“怎么了?手疼吗?”他低声问。
“有点儿,”范越也没瞒着,“等会儿让队医看看。”
杨聪说:“风湿犯了。”
骆阳说:“年纪大了。”
众人忍不住哄笑。
范越并不恼。
蔡子游对骆阳说:“你老了也这样。”
骆阳张了张嘴:“我——”
蔡子游又说:“除非你打不了十年。”
“我肯定也能打很久!”骆阳信誓旦旦,“我的未来还长着呢。”
他看看中野,无奈地说:“你们夫妻俩……”
骆阳本想埋怨这俩人怎么轮流身体不适这不耽误事儿吗?但话说一半,他远远看到了杨聪愤怒的眼神。
仿佛只待他话一说完,杨聪马上就要向他开炮!而骆阳也意识到自己想吐槽的话有点不妥。
他可以埋怨蔡子游随意生病,但绝对不敢责备范越为啥旧伤复发……职业选手打久了,手部带伤很常见。范越都打了11年了,如此漫长的职业生涯,打了那么多场比赛,落下的伤病自然不轻。他能坚持到现在实属不易。

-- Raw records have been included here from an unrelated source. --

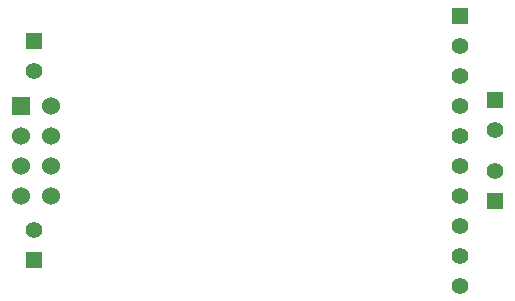
<source format=gbs>
G04 (created by PCBNEW (2013-07-07 BZR 4022)-stable) date 12/08/2015 01:07:20*
%MOIN*%
G04 Gerber Fmt 3.4, Leading zero omitted, Abs format*
%FSLAX34Y34*%
G01*
G70*
G90*
G04 APERTURE LIST*
%ADD10C,0.00590551*%
%ADD11R,0.055X0.055*%
%ADD12C,0.055*%
%ADD13R,0.06X0.06*%
%ADD14C,0.06*%
G04 APERTURE END LIST*
G54D10*
G54D11*
X86692Y-60736D03*
G54D12*
X86692Y-59736D03*
G54D11*
X86692Y-57374D03*
G54D12*
X86692Y-58374D03*
G54D11*
X85551Y-54555D03*
G54D12*
X85551Y-55555D03*
X85551Y-56555D03*
X85551Y-57555D03*
X85551Y-58555D03*
X85551Y-59555D03*
X85551Y-60555D03*
X85551Y-61555D03*
X85551Y-62555D03*
X85551Y-63555D03*
G54D13*
X70917Y-57555D03*
G54D14*
X71917Y-57555D03*
X70917Y-58555D03*
X71917Y-58555D03*
X70917Y-59555D03*
X71917Y-59555D03*
X70917Y-60555D03*
X71917Y-60555D03*
G54D11*
X71338Y-62704D03*
G54D12*
X71338Y-61704D03*
G54D11*
X71338Y-55405D03*
G54D12*
X71338Y-56405D03*
M02*

</source>
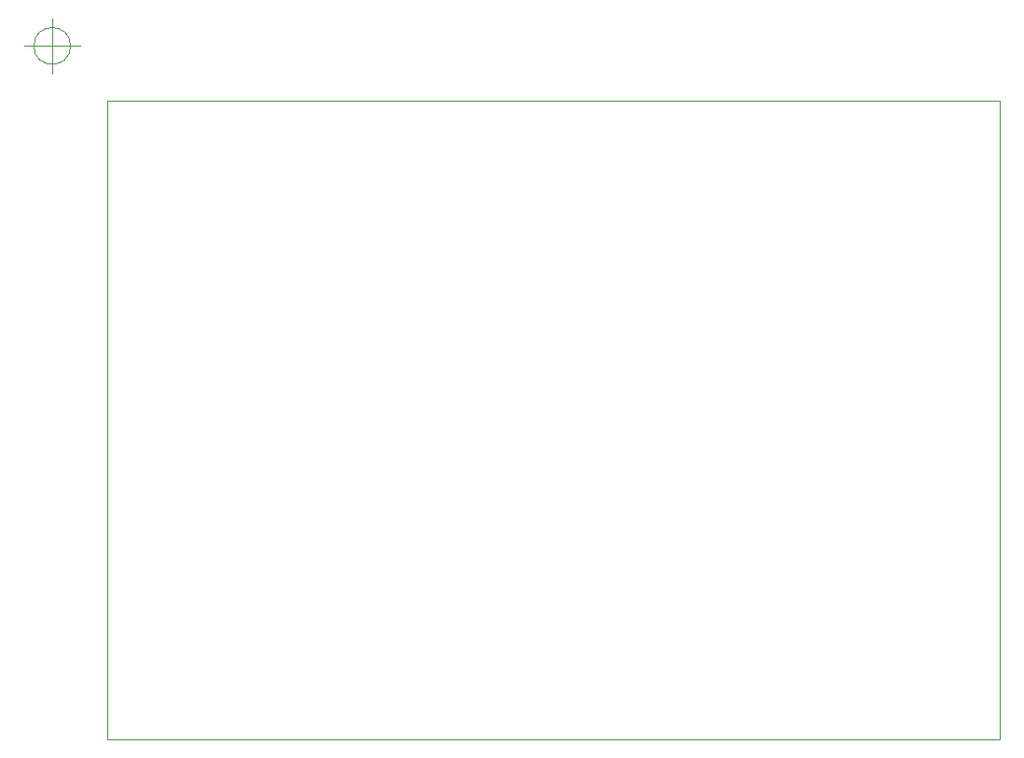
<source format=gbr>
%TF.GenerationSoftware,KiCad,Pcbnew,7.0.10-7.0.10~ubuntu22.04.1*%
%TF.CreationDate,2024-02-04T21:18:26-05:00*%
%TF.ProjectId,TDA7294,54444137-3239-4342-9e6b-696361645f70,v1.0.0*%
%TF.SameCoordinates,PX6146580PY3dfd240*%
%TF.FileFunction,Profile,NP*%
%FSLAX46Y46*%
G04 Gerber Fmt 4.6, Leading zero omitted, Abs format (unit mm)*
G04 Created by KiCad (PCBNEW 7.0.10-7.0.10~ubuntu22.04.1) date 2024-02-04 21:18:26*
%MOMM*%
%LPD*%
G01*
G04 APERTURE LIST*
%TA.AperFunction,Profile*%
%ADD10C,0.050000*%
%TD*%
G04 APERTURE END LIST*
D10*
X5000000Y-63000000D02*
X5000000Y-5000000D01*
X5000000Y-5000000D02*
X86000000Y-5000000D01*
X86000000Y-63000000D02*
X5000000Y-63000000D01*
X86000000Y-5000000D02*
X86000000Y-63000000D01*
X1666666Y0D02*
G75*
G03*
X-1666666Y0I-1666666J0D01*
G01*
X-1666666Y0D02*
G75*
G03*
X1666666Y0I1666666J0D01*
G01*
X-2500000Y0D02*
X2500000Y0D01*
X0Y2500000D02*
X0Y-2500000D01*
X1666666Y0D02*
G75*
G03*
X-1666666Y0I-1666666J0D01*
G01*
X-1666666Y0D02*
G75*
G03*
X1666666Y0I1666666J0D01*
G01*
X-2500000Y0D02*
X2500000Y0D01*
X0Y2500000D02*
X0Y-2500000D01*
M02*

</source>
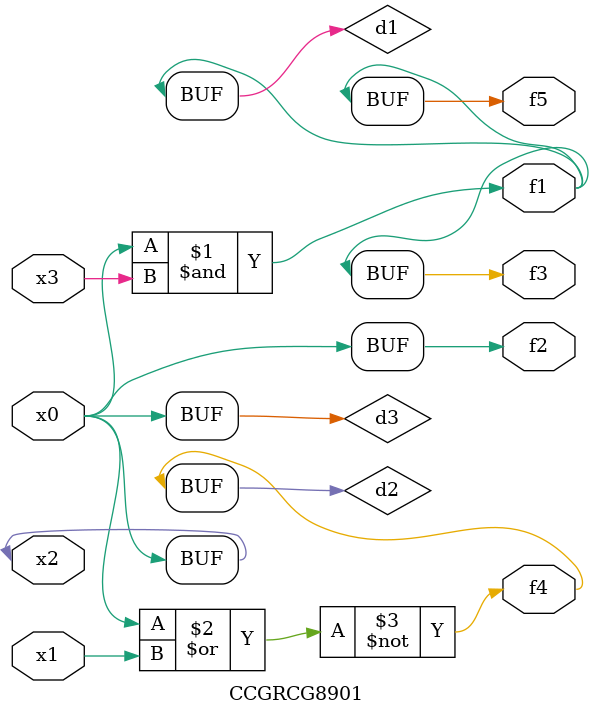
<source format=v>
module CCGRCG8901(
	input x0, x1, x2, x3,
	output f1, f2, f3, f4, f5
);

	wire d1, d2, d3;

	and (d1, x2, x3);
	nor (d2, x0, x1);
	buf (d3, x0, x2);
	assign f1 = d1;
	assign f2 = d3;
	assign f3 = d1;
	assign f4 = d2;
	assign f5 = d1;
endmodule

</source>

在骆阳看来,生病也是存在鄙视链的,手伤跟感冒肯定不是一个层次,因职业比赛而造成的手伤要比普通感冒更高级。他再怎么趾高气昂也不能在这种事上指责老前辈。
于是他改口说:“你们夫妻俩……互相照顾一下吧。”
杨聪神色缓和。
复盘结束,范越去找队医,蔡子游跟在他身后。
范越说:“我没事,我自己一个人去就行了,你不用陪我。”
“谁陪你了?”蔡子游说,“我让队医给我查一下体温。”
范越抬手要摸他额头,蔡子游躲开了,而后走到了他前面。
队医看到两人一起过来,立刻起身:“怎么了,哪里不舒服?谁先来?”
范越:“先给他量体温吧。”
蔡子游:“先给他看手吧。”
两个人同时开口,而后对视一眼。
队医笑了笑,而后选择先给蔡子游查体温,这个更快,额温枪滴一下就能出结果。
“没发烧。很好。这几天晚上还是早点休息,别熬太晚了。”
蔡子游说了声“谢谢”,而后在一旁等着。
队医又转头给范越看手。
“很严重吗?”蔡子游问。
问完他感觉自己问了句废话。
范越打了这么多年了,如果不是很严重,他肯定能忍则忍。
队医正要说实话,忽然接收到了范越的眼神暗示,于是改口说:“还好。厨神平常很注意锻炼身体,也按时按量做手部护理疗程,保持得还不错。不用太担心。”
蔡子游说:“我都看到他给你眼神暗示了。”
另外两人对视一眼,略显尴尬。
队医一边给范越按摩腕部,一边说:“这也是没办法的,天天都在赛训,没法彻底养好。只能尽可能缓解他的症状。”
蔡子游看着范越的手臂:“哦。”
几分钟后,本次治疗结束。
范越转了转手腕:“感觉好多了。神医,神医啊。”
队医被他逗得忍不住笑。
蔡子游却很无语。
出了门他忍不住说:“你已经不满足把我当19岁的小孩了?现在是把我当傻子?”
“没有把你当傻子,”范越认真解释,“我成绩也没那么好……也不是每年都能从头到尾打满一年所有比赛。有几年季后赛都进不去,早早就放假了,一休就休息好几个月。哪有那么多比赛给我打?比赛打得少,手的问题自然不会很严重,真的。”
蔡子游回忆了一下范越的战绩……好像中间的确有几年比较艰辛。
范越见他陷入沉思,于是抬手搭住他肩膀:“所以真没那么严重,不用担心。”
蔡子游抖动肩膀,试图甩开他的手:“谁担心你了?”
范越乐呵呵地说:“小游担心我了。”
蔡子游斜了他一眼:“爬。”
凌晨一点多,徐宏新来催蔡子游下班,让他早点回去休息,近期别熬太晚。队友们也都在劝。
这还远不到下班时间,蔡子游实在不想离开自己座位,但又怕病情反复,只得无奈退场,率先下班。